The program has been piloted for millions across the country in recent years, as
CNBC reported, and was expected to become fully operational and integrated by 2020.
But at the moment the system is piecemeal and voluntary. Since China doesn't have a central social credit system, many local government agencies have been experimenting with what the system could look like.
Right now, China
does not use a central algorithm to measure credit worthiness, according to the MIT Tech Review. It's a fairly low-tech method that has been conducted at times by
"information gathers" who walk around villages and write down its residents' good deeds, says the MIT Tech Review.
But the plan is for the social credit system to eventually be mandatory and unified across the nation, with each person given their own unique code used to measure their social credit score in real-time, per Wired.
In fact, a national social credit system is currently being proposed. The Chinese government's state council released a draft law in mid-November on the Establishment of the Social Credit System, the first time China has tried to put its experiments into a legal framework by defining what China constitutes as 'untrustworthy' behavior,
according to documents seen by the MIT Tech Review.

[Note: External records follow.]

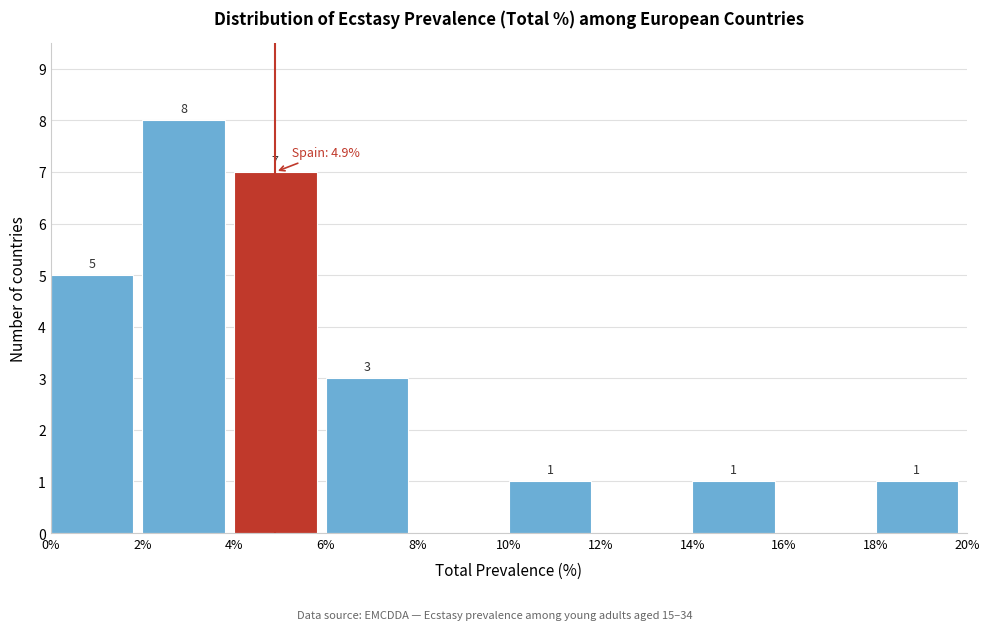

Over which range of the x-axis is the bar tallest?

2% to 4%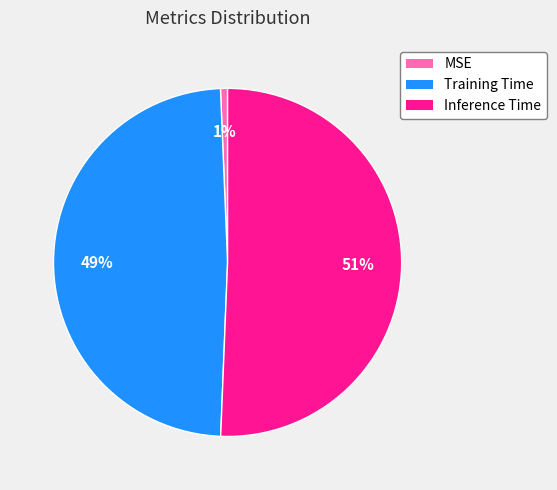

Count the number of slices in the pie.

3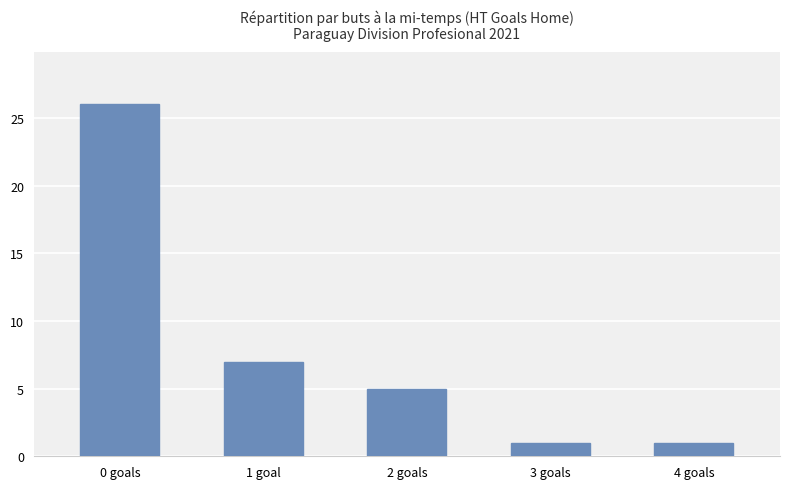

What is the value of the 3rd bar from the left?

5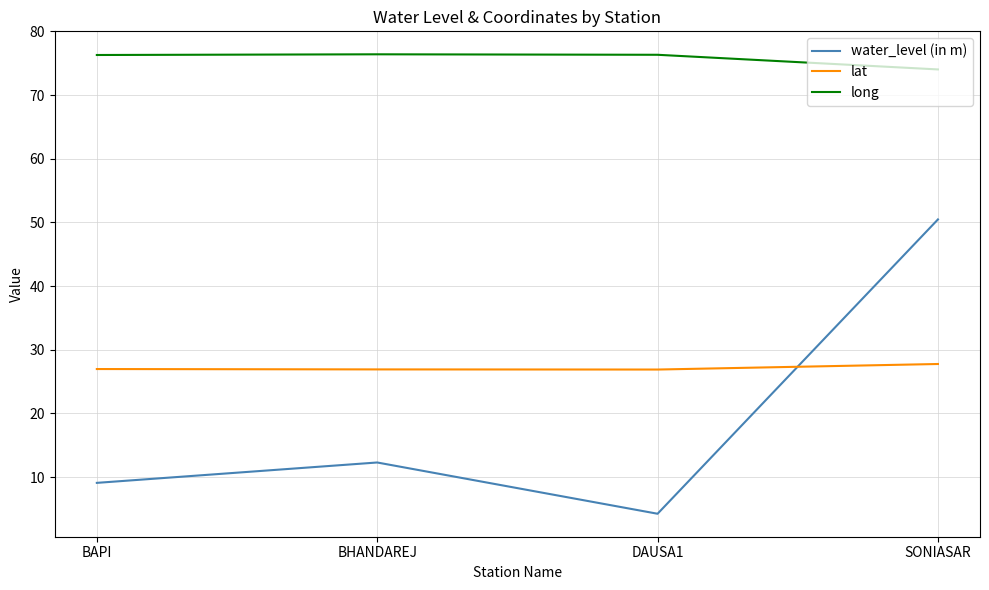

What is the difference between the water_level (in m) values at BHANDAREJ and BAPI?

3.2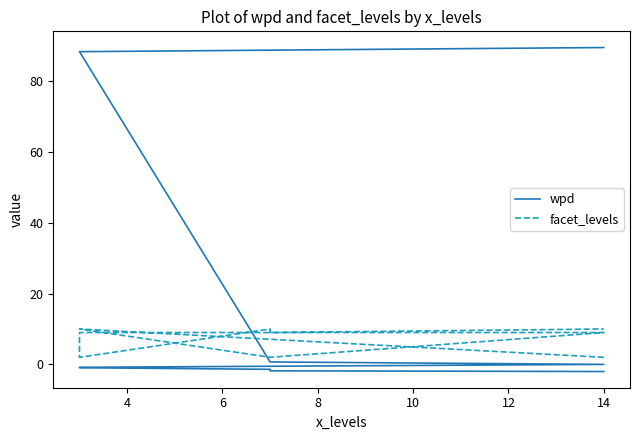

Count the number of categories in the chart.

9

The draft law was developed to "implement the spirit of General Secretary Xi Jinping's important instructions on improving the legal system on the credit system,"
the Financial Review reported.
Bad driving and debt could get you downgraded in the social ranking system
Beijing, China. Donat Sorokin\TASS via Getty Images
Like private credit scores, a person's social score can move up and down depending on their behavior.
The exact methodology is a secret — but examples of infractions include bad driving, smoking in non-smoking zones, buying too many video games, and posting fake news online, specifically about terrorist attacks or airport security.
Other potential punishable offenses include spending too long playing video games, wasting money on frivolous purchases, and posting on social media.